Available data -
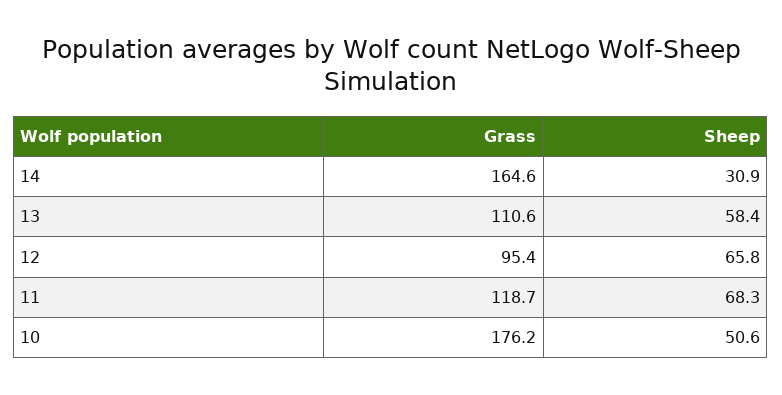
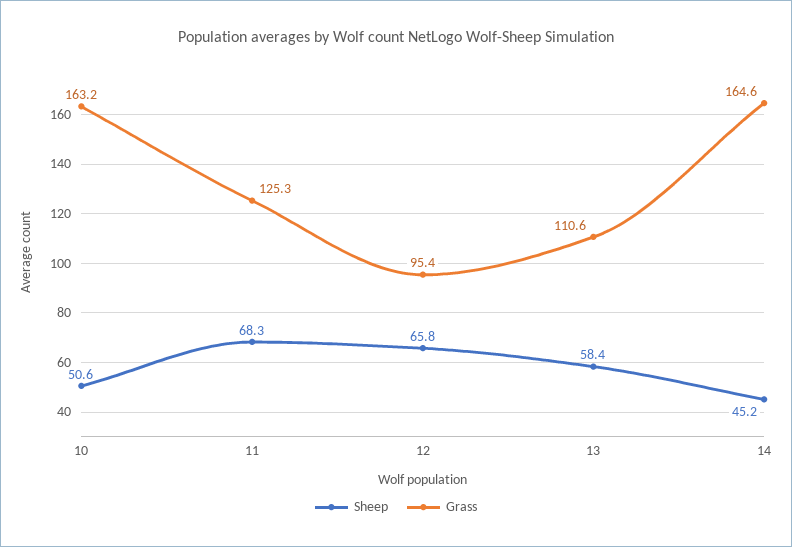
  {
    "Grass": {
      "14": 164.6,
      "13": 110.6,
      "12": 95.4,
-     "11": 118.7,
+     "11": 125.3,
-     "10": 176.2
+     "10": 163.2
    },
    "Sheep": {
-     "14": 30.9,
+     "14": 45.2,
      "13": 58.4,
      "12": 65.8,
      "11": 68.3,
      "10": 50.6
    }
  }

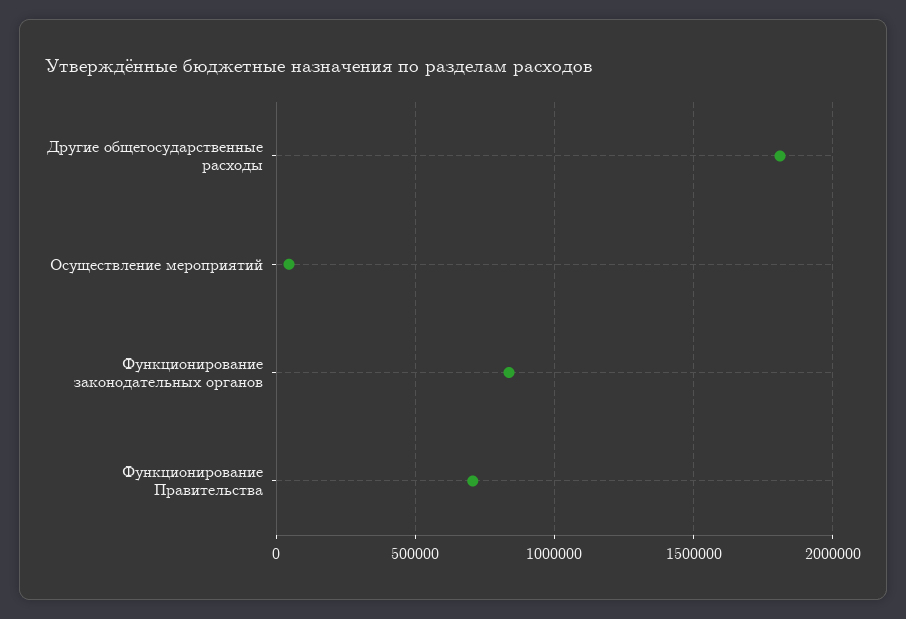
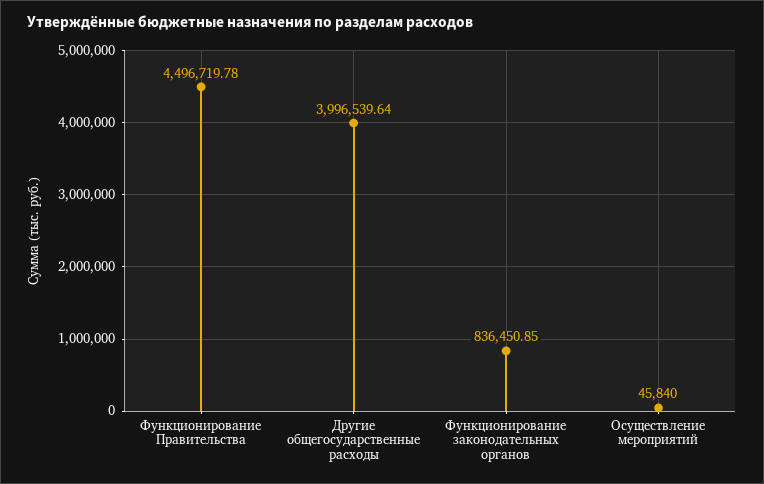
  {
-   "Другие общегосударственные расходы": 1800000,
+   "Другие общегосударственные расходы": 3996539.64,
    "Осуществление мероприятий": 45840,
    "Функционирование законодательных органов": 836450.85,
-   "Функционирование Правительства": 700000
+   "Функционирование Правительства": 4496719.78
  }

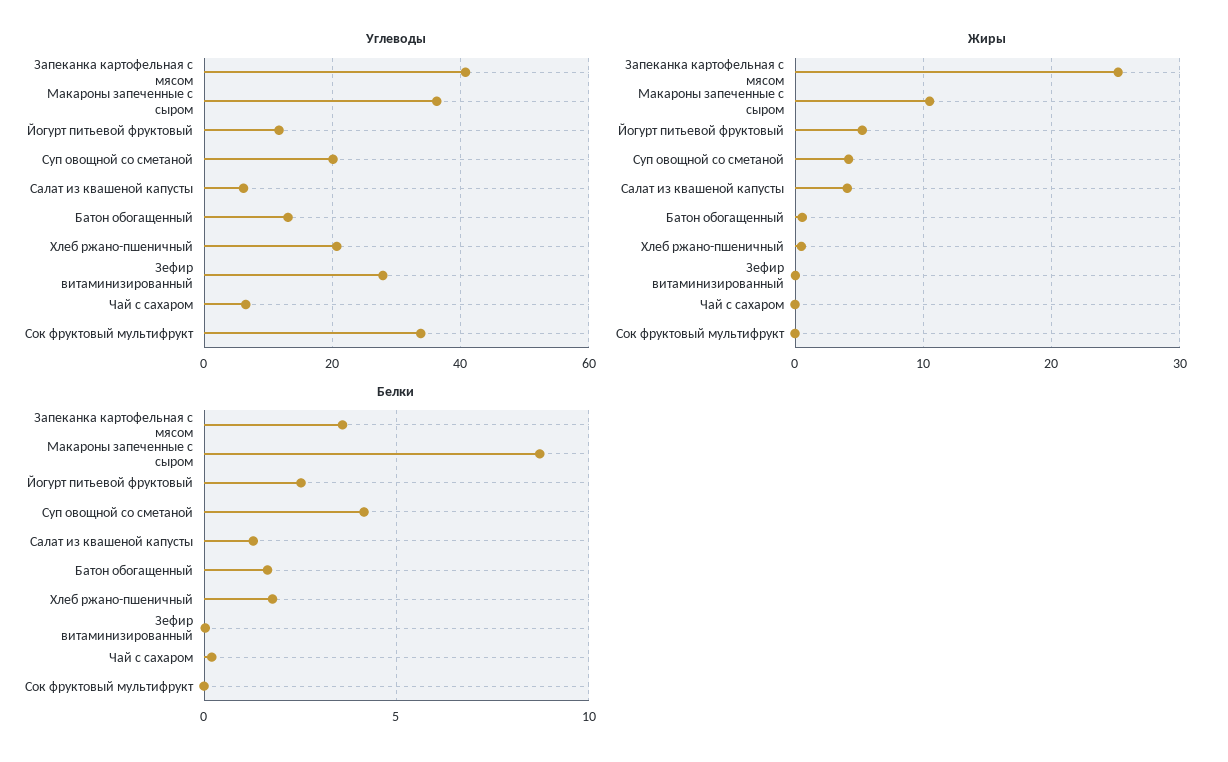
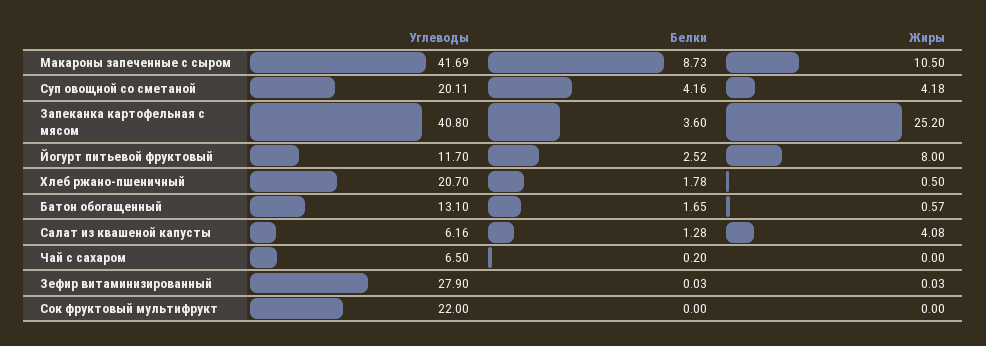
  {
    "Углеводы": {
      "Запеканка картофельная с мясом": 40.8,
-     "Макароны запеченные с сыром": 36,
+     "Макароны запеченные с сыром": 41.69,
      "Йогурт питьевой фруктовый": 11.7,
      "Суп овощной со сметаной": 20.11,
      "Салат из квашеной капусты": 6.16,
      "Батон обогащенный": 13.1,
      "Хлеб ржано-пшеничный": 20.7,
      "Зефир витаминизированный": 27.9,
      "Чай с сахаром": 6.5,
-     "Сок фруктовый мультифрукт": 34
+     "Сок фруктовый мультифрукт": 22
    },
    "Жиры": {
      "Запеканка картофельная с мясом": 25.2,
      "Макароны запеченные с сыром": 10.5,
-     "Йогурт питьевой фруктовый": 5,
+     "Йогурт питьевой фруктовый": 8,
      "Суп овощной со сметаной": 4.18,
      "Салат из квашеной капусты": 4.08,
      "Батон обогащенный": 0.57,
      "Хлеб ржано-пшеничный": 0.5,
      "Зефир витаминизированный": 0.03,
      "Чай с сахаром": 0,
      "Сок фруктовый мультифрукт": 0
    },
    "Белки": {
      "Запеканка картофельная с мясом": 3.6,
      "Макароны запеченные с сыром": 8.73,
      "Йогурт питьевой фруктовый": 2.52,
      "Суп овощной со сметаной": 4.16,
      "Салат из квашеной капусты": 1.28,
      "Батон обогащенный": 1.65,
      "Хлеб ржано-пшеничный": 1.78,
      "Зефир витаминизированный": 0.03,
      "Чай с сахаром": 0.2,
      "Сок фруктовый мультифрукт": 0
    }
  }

--

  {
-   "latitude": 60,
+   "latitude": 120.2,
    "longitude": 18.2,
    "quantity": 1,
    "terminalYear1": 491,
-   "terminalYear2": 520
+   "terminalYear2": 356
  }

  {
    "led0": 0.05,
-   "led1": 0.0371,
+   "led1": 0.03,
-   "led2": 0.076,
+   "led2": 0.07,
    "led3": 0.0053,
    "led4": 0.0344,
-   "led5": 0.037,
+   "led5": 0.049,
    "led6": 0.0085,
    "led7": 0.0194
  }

What you need to do -
Count the lines in the material containing the string "картофельная", and state the number with nothing added.

Written solution -
3